Shipper are worried of the impact this might have on trade. It is to be noted that ever
since the Red Sea Crisis, shippers have been experiencing delays in their cargo
reaching destinations in the US. Now that Maersk is increasing container rates,
shippers are expecting other shipping lines to follow suit, considering that
the detour via the Cape of Good Hope on the southern tip of Africa leads to a
15-day’ delay in reaching their destination from Asia to Europe and further to
the US.
CMA CGM, in December 2023, more than
tripled its freight rates for all types of goods. The FAK has been increased to
$4,750 per TEU (twenty-foot equivalent unit), up from $1,000 two months ago.
The rates include basic freight and bunker-related surcharges.
Usually, the rate increase would be
different for boxes of different sizes—a 20-foot box or a 40-foot box. However,
Maersk’s rate would be the same across all types of containers, an official of
a large freight forwarding company said.
Freight charges for a 20-foot container
to the US today are around $4,200. For suppliers that work on ‘a free on board
(FOB) basis, the rate increase has been eliminated in the delivery of goods.

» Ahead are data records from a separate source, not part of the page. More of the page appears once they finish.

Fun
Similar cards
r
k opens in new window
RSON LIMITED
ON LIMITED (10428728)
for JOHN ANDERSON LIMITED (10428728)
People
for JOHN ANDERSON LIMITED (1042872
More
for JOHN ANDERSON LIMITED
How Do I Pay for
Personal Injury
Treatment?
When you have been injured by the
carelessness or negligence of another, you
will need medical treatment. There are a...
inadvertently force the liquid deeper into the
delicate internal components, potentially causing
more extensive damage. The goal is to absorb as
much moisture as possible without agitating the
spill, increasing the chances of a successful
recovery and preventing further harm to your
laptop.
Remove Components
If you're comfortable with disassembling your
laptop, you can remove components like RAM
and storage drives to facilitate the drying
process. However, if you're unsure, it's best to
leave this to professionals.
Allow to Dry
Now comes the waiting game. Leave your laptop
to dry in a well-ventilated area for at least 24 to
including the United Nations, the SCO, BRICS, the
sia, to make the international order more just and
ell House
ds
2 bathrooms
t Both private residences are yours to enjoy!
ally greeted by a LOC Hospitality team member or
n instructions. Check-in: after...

In FOB, freight charges are negotiated in
India, and it is the buyer’s responsibility to pay. However, the risk is
higher when shipping goods on a cost, insurance, and freight (CIF) basis, as
the supplier takes on the cost of shipping and insurance. Any rate increase has
to be borne by the supplier, said a source.
The Red Sea crisis has also impacted Indian exporters
adversely. The detour around the Cape of Good
Hope involves additional time and cost for the major container lines.
While operating costs are estimated to
have increased by an additional $1 million due to the detour, the increase of
$1,000 per container on a vessel with a carrying capacity of 18,000 twenty-foot
equivalent units (teu) works out to $18 million. This mentioned increase is for
a one-way trip from Asia to Europe.
Experts see the lack of national capacity as the root cause of the steep costs
of visiting India.
The Red Sea is a vital waterway for
global trade, particularly for the transportation of goods between Asia and
Europe. The canal handles nearly 12 percent of global trade.